Was der Laie nicht weiss und Schöni erklärt: «Es darf für den Belagseinbau nicht zu kalt sein – und die Belagswerke öffnen erst Anfang Februar wieder.» Der Asphalt kann erst bei fünf bis zehn Grad eingebaut werden. «Das wird auch im Februar ein Pokerspiel sein», sagt Schöni. Ist es jedoch genug warm, dann sei der Belag in zwei bis drei Tagen eingebaut.

Nach dem Belag folgt die Installation der Ticketautomaten, des Parkleitsystems, der Beleuchtung sowie der Bepflanzung. Letztere wurde sehr sorgfältig bestimmt, wie Affolter erklärt. Es mussten einheimische Bäume gefunden werden, die sich für den Einsatz im Verkehrsraum eignen und auch die ästhetischen Vorstellungen erfüllen. Die Hagebuchen werden versetzt eingepflanzt. Ende Mai soll der Parkplatz abgeschlossen sein.

Gemütlich an der Langete sitzen

«Das ganze Projekt ist eines der grössten in Langenthals öffentlichem Raum und für mich ein Höhepunkt», sagt Schöni. Aber: Es erfordert eine hohe Koordination. Und: «Wir versuchen mit allen Mitteln, der Bevölkerung den Bau so erträglich wie möglich zu machen», sagt Affolter. Betroffen von diesem Grossprojekt sind nebst den Anwohnern ebenfalls das Restaurant Winn Fat und die Gelateria Riva.

Bei ihnen lag laut Affolter der grösste Knackpunkt. «Natürlich hat die Umgestaltung Auswirkungen auf sie», sagt er unumwunden. Die Stadt versucht aber, es den beiden betroffenen Gastgewerbebetrieben so annehmlich wie möglich zu machen. Will heissen: Die Anlieferung wird immer sichergestellt und die Gäste kommen jederzeit zu Fuss in die Restaurants.

So oder so: «Wir müssen mit den Anstössern, den privaten Bauherren und den anderen Betroffenen viel kommunizieren. Es ist manchmal schwer, alles unter einen Hut zu bringen», sagt Affolter.

Es geht weiter zum vorderen Teil des Wuhrplatzes. Am 1. November 2010 hätten sie mit der Umgestaltung begonnen, sagt Schöni. In einer ersten Phase wurden die Langete entlang Blockstufen erstellt. Sie bilden das Grundfundament für die späteren Sitzelemente. «Sind sie fertig, hat die Bevölkerung die Möglichkeit, gemütlich an der Langete zu sitzen», so Schöni.

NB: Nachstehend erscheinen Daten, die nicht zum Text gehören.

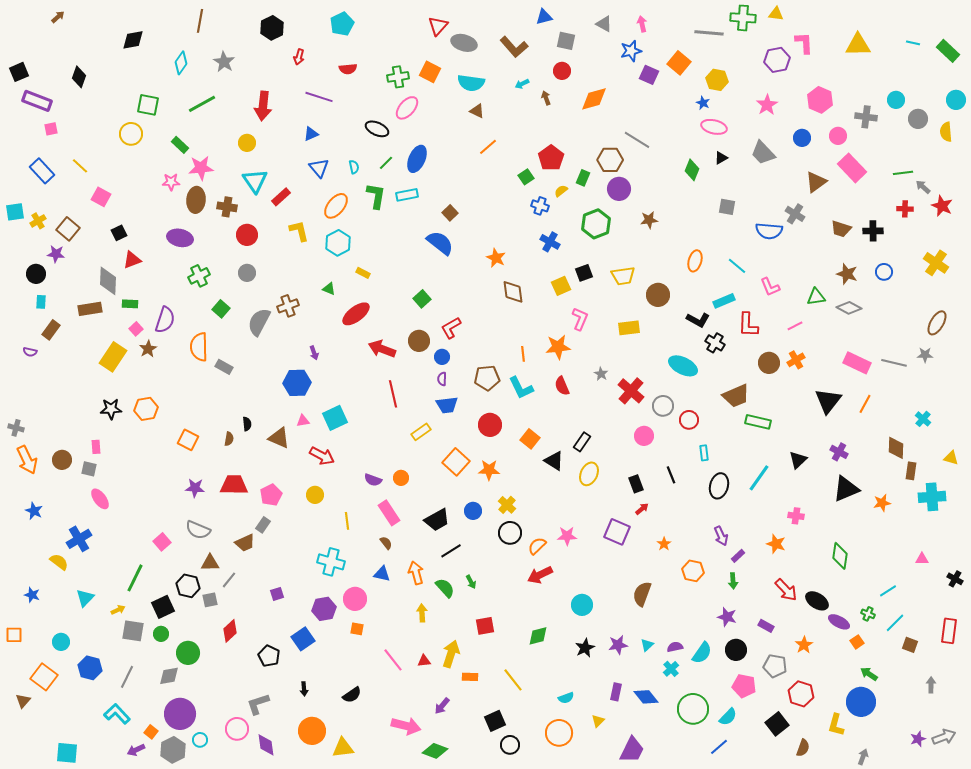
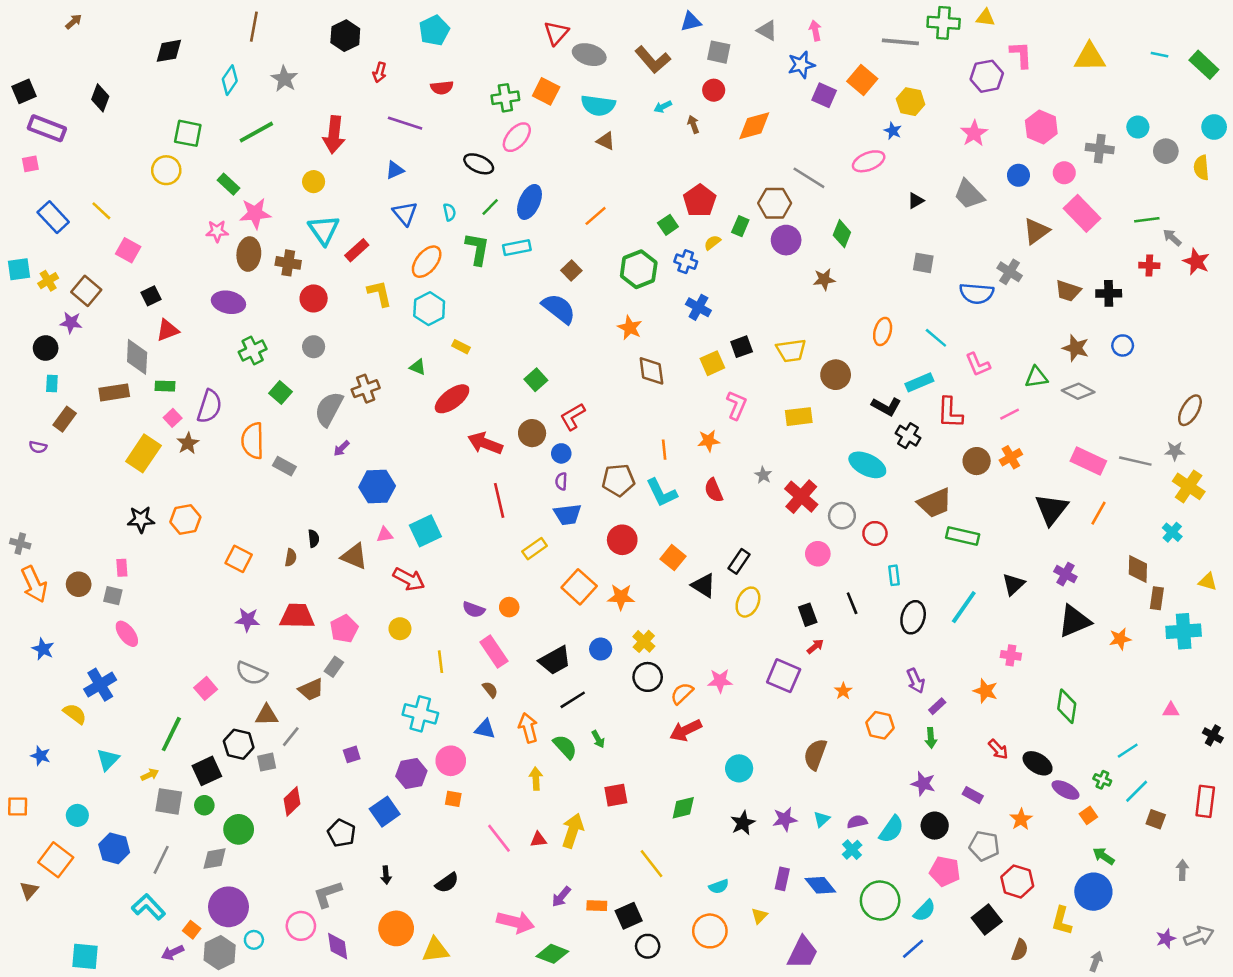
pink ellipse: (714, 127) -> (869, 161), moved, turned -35
pink square: (51, 129) -> (30, 164), moved
orange line: (488, 147) -> (596, 216), moved
green diamond: (692, 170) -> (842, 234), moved
green hexagon: (596, 224) -> (639, 269), moved
yellow cross: (936, 263) -> (1189, 486), moved
orange star: (558, 347) -> (709, 441), size x0.7
purple arrow: (314, 353) -> (342, 448), moved, turned 64
red arrow: (786, 590) -> (998, 749), size x0.7
orange rectangle: (470, 677) -> (597, 906), moved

Beim Wuhrplatz soll es Schlag auf Schlag gehen: In den nächsten Schritten werden die Entwässerungs- und übrigen Werkleitungen eingebaut, danach wird der Brunnen – das Kernstück des Platzes – erstellt. Anschliessend wird die Pflästerung eingebaut.

Der Terminplan sei sehr ehrgeizig, aber: Das gesamte Projekt solle wie vorgesehen im August fertig sein. «Wir sind im Zeitplan», sagt Schöni. Und auch bei den Kosten würden sie im budgetierten Rahmen liegen. Dafür benötigt es jedoch eine ständige Kontrolle. Immer Ende Monat gebe es eine Baukostenkontrolle. «Ich freue mich auf das Ergebnis», sagt er. Das bestätigt Affolter: «Nach einer so langen und intensiven Planungsphase ist es spannend und eine grosse Befriedigung, wenn das Werk einmal fertig ist.»